TASK PROMPT: Pictures excluded, please retype exactly the lines from the start of the data through the line that contains "4: 0.234 -> 0.195", both ends kept, and nothing beyond them.

(Beginning of INFORMATION)

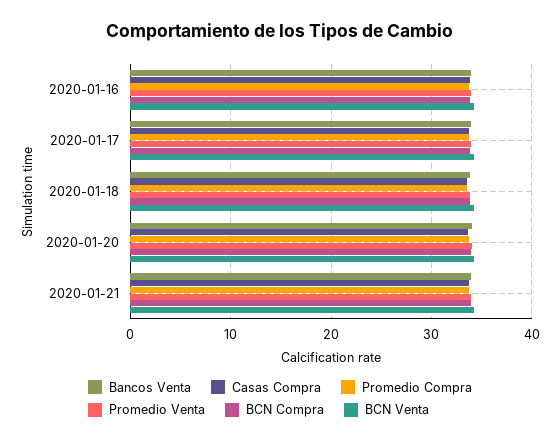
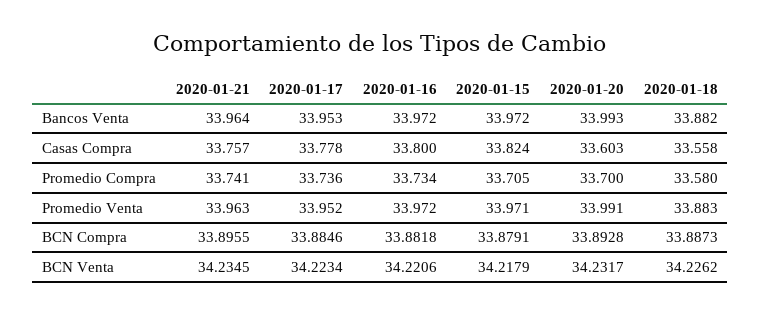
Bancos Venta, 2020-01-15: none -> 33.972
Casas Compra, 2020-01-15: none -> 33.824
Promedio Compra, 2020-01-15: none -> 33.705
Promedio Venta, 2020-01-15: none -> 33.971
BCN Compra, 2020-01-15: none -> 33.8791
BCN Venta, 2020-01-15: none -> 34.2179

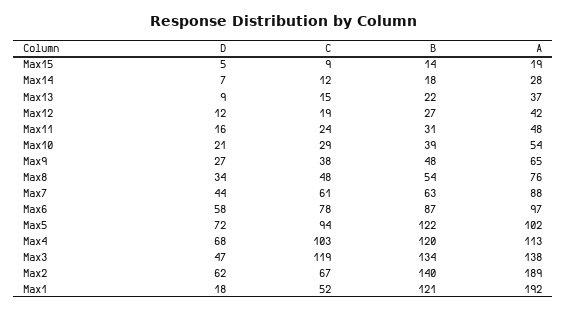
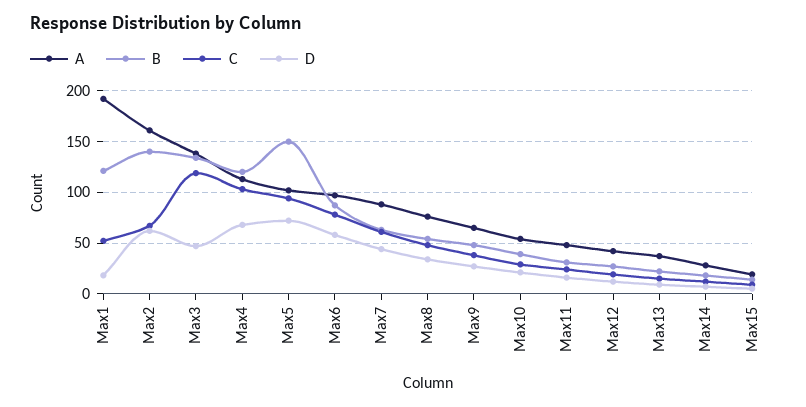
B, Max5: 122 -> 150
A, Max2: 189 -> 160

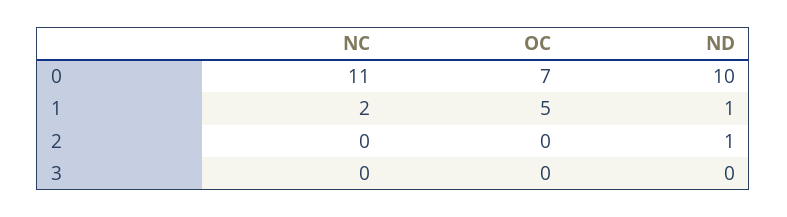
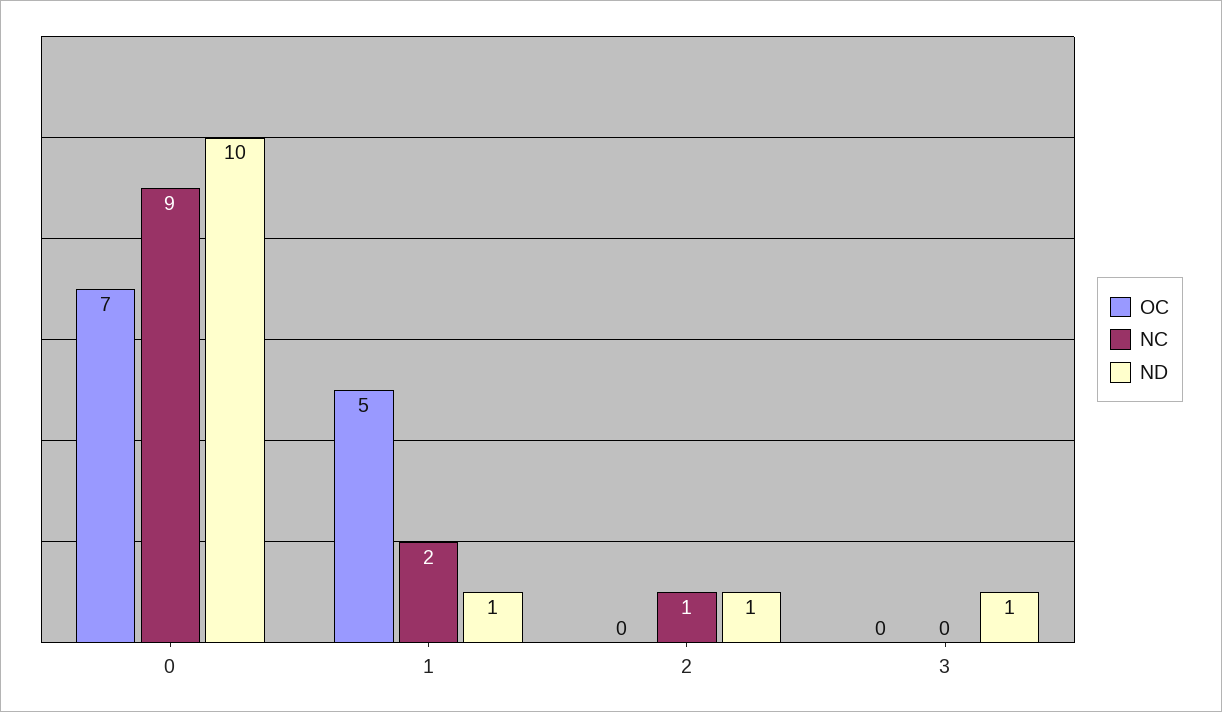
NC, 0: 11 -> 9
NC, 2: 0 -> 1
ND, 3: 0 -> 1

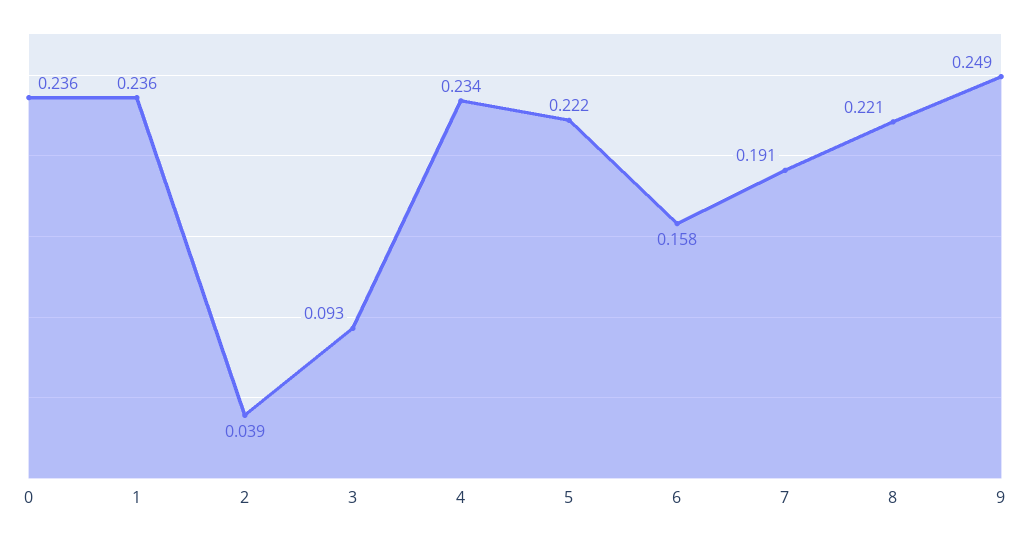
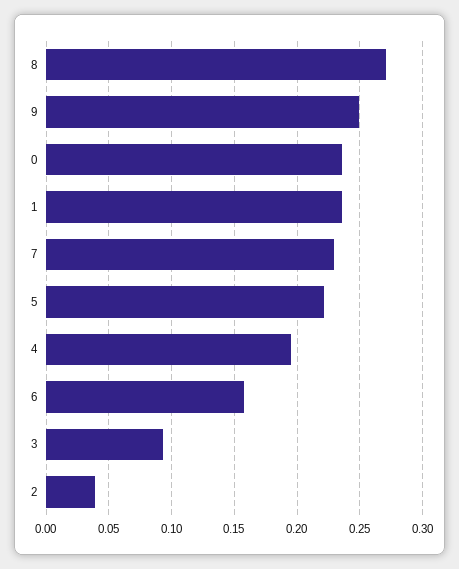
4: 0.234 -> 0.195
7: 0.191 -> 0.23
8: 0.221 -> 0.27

(End of INFORMATION)

YOUR SOLUTION:
Bancos Venta, 2020-01-15: none -> 33.972
Casas Compra, 2020-01-15: none -> 33.824
Promedio Compra, 2020-01-15: none -> 33.705
Promedio Venta, 2020-01-15: none -> 33.971
BCN Compra, 2020-01-15: none -> 33.8791
BCN Venta, 2020-01-15: none -> 34.2179

B, Max5: 122 -> 150
A, Max2: 189 -> 160

NC, 0: 11 -> 9
NC, 2: 0 -> 1
ND, 3: 0 -> 1

4: 0.234 -> 0.195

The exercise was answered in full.